Report every line of the data where the string "with" appears.

***** PROVIDED ENTRIES

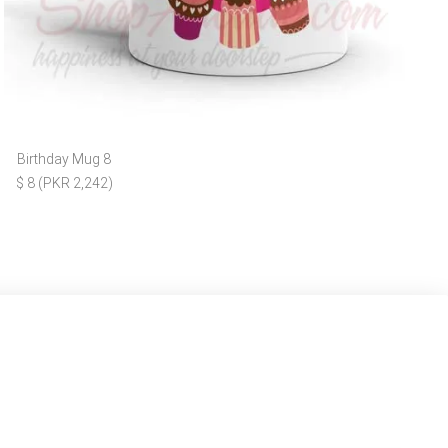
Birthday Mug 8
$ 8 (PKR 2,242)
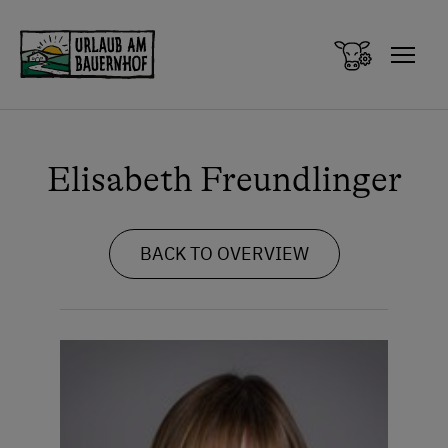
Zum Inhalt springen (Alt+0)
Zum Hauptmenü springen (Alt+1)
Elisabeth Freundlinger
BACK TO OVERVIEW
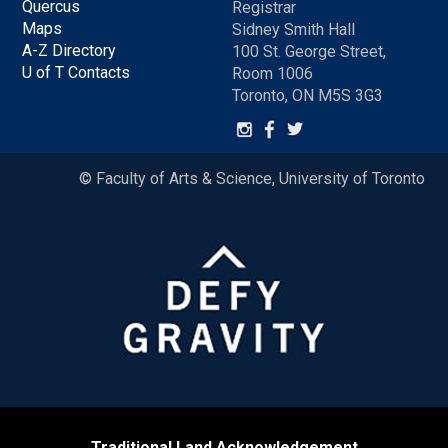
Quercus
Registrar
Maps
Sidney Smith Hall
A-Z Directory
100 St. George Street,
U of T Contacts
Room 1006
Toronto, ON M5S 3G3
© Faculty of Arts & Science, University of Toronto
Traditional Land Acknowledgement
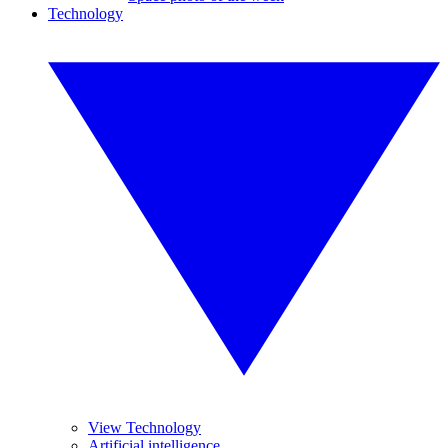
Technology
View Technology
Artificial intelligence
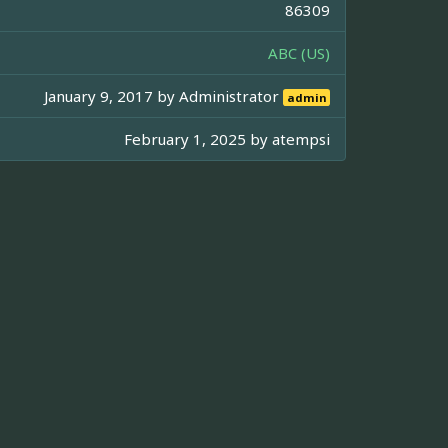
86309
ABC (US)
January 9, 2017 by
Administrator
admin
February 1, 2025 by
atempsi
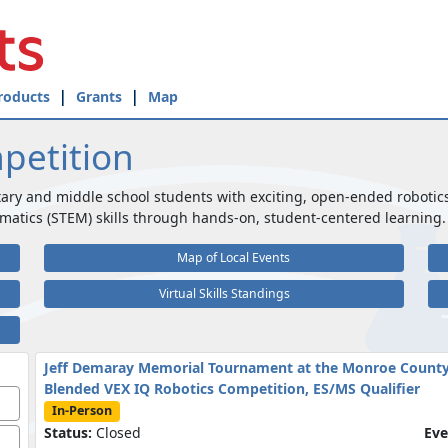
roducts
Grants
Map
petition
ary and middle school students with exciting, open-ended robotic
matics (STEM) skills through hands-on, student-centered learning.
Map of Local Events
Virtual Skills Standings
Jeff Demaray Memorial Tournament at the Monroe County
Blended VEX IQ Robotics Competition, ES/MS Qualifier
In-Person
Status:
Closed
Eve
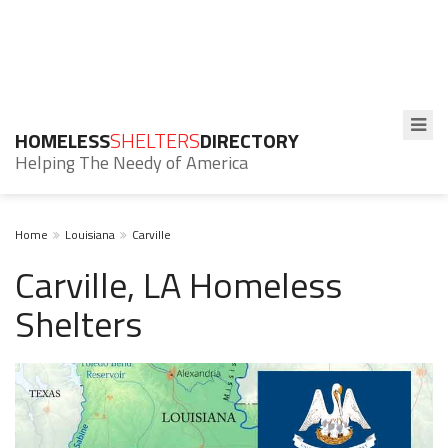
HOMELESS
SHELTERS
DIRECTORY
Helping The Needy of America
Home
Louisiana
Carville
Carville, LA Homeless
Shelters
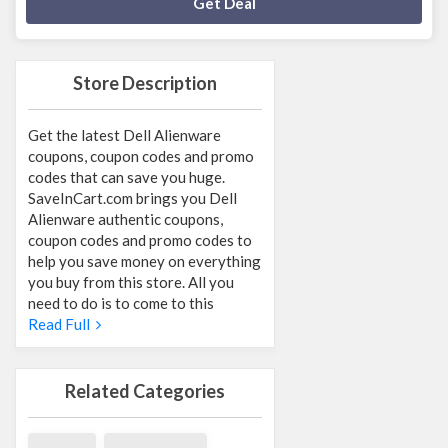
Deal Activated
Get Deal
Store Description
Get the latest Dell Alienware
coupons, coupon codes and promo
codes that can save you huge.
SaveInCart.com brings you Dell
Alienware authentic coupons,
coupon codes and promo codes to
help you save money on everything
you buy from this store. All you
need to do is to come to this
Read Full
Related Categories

**********
***** PROVIDED ENTRIES

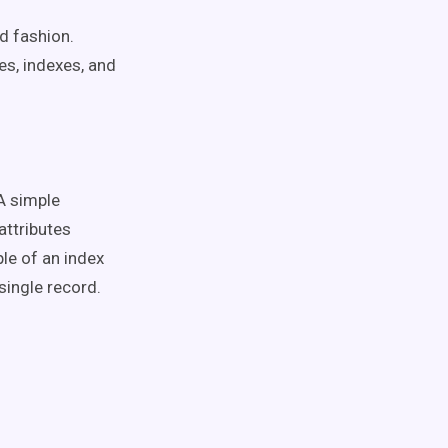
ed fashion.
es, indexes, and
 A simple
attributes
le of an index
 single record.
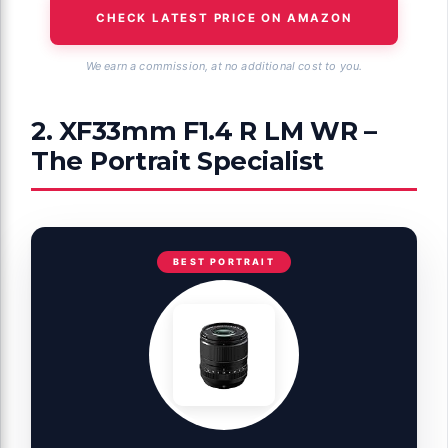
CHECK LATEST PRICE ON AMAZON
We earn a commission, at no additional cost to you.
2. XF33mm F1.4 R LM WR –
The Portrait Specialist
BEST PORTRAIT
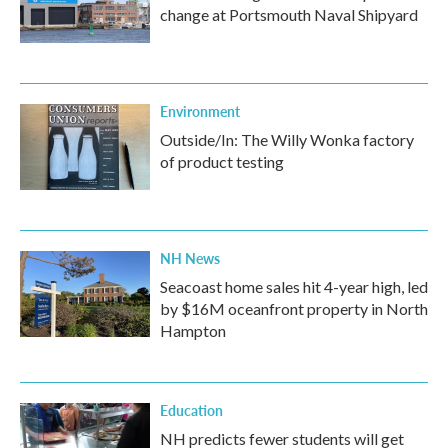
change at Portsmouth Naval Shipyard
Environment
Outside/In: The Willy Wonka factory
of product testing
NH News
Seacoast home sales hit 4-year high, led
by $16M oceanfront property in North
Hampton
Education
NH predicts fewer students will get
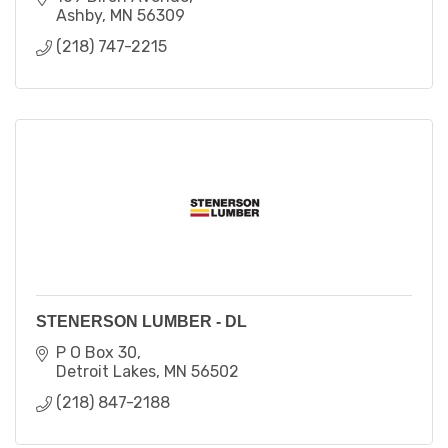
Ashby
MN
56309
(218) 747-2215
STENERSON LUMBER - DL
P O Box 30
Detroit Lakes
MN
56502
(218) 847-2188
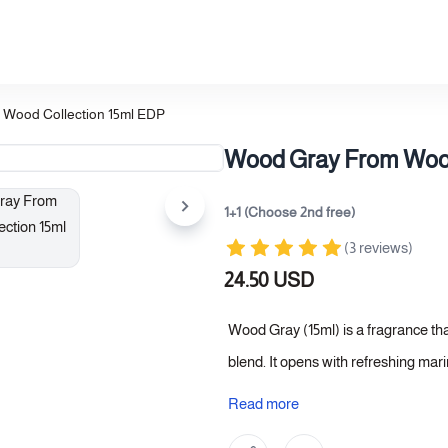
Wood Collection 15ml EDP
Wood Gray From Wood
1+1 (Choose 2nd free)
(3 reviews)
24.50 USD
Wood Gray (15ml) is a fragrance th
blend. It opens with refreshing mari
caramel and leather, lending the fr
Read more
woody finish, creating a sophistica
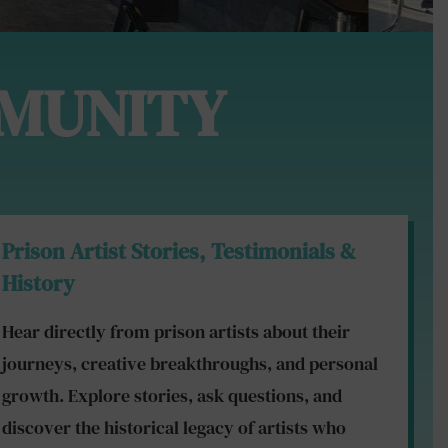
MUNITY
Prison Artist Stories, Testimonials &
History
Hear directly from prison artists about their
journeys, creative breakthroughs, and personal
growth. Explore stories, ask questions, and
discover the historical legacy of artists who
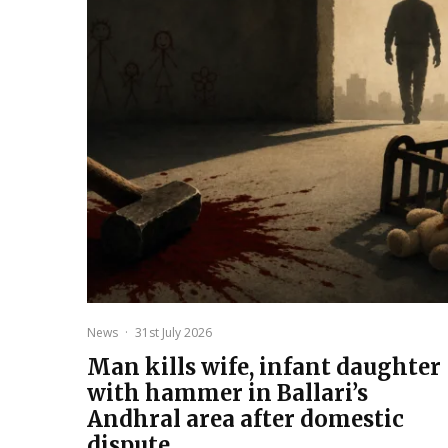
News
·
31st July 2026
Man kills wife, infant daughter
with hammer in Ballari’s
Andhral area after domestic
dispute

**********

◆ **WRITTEN SOLUTION**:
ary and middle school students with exciting, open-ended robotic
blend. It opens with refreshing mari
with hammer in Ballari’s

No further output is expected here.